Over 1.5 billion tons of steel are produced every year to make products as diverse as sewing needles and structural beams for skyscrapers.
Carbon steel is made from iron and carbon and is the most common category of steel, making up approximately 85% of all steel production in the US. As its name implies, the carbon content of the product (in the range 0–2%) gives the metal carbon like properties due to the influence of the carbon on the microstructure. Carbon steel can also contain small amounts of manganese, silicon, and copper.
Mild steel is a commercial term for low carbon steel (i.e. steel with a carbon content in the range 0.04– 0.3%). It is a general classification that is not covered by a standard specification.
Carbon and mild steel are manufactured in a 3-stage process:
- Primary steelmaking
- Secondary steelmaking
These are followed by various finishing techniques that have a direct effect on the final product characteristics.
Steel can either be made from 100% recycled material or from a combination of recycled material and virgin steel.
Virgin steel is produced in a blast furnace from iron ore, coke (produced from coal), and lime. The raw materials are added to the top of the furnace, which operates at 3000 degrees Fahrenheit. As the iron ore melts and mixes with the burning coke, carbon is released into the molten product. Impurities are absorbed by lime into a slag on the surface, which can be skimmed from the liquid steel. The product at this stage contains about 4% carbon and still has some impurities present. Molten virgin steel is transferred to the Basic Oxygen Furnace (BOF), which already contains recycled scrap metal. Pure oxygen is blown through the liquid steel to oxidize the excess carbon, forming a finished product with between 0% and 1.5% carbon content.

Information shown:
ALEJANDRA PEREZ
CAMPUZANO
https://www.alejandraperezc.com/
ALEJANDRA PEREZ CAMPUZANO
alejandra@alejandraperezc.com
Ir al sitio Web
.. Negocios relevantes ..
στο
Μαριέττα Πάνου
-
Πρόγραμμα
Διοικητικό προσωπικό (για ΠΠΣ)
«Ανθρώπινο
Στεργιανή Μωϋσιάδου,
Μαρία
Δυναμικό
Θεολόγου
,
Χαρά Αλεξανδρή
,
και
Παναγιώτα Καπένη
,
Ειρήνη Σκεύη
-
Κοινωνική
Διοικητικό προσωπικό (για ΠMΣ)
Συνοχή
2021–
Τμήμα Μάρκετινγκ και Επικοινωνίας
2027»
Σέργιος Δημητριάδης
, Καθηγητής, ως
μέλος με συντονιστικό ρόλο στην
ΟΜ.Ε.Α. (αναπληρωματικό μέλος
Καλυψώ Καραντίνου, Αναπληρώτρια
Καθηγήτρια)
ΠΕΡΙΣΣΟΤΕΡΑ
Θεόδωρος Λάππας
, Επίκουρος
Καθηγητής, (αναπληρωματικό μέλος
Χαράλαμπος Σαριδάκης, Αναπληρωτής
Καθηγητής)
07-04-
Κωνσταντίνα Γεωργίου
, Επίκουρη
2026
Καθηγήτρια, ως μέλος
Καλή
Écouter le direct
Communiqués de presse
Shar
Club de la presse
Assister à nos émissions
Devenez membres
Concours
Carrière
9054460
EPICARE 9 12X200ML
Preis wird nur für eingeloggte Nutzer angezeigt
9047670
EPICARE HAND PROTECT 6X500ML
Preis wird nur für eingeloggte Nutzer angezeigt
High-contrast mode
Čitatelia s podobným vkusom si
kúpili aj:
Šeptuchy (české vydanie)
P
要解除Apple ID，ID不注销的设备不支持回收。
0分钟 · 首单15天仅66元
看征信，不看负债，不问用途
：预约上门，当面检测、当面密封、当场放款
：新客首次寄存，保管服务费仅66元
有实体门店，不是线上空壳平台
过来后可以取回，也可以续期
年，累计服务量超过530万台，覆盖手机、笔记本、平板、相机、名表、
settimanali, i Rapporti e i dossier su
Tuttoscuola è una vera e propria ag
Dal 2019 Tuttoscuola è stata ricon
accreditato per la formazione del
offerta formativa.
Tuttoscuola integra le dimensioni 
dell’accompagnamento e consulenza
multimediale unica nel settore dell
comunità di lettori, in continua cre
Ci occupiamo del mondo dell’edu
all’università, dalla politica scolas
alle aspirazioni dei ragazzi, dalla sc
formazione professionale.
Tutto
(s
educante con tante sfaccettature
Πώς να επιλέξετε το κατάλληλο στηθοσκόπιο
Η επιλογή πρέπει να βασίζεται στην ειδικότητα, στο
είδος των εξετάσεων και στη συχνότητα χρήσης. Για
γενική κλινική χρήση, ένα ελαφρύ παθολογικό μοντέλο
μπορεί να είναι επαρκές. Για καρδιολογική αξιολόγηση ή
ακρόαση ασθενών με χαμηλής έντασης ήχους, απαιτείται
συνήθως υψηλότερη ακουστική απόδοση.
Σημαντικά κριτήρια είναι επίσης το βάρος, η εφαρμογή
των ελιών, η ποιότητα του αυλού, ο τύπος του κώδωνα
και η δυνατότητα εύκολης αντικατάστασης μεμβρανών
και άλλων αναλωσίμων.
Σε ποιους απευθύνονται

Problem statement: According to the text about carbon steel, what temperature does the blast furnace run at?

Task response: 3000 degrees Fahrenheit.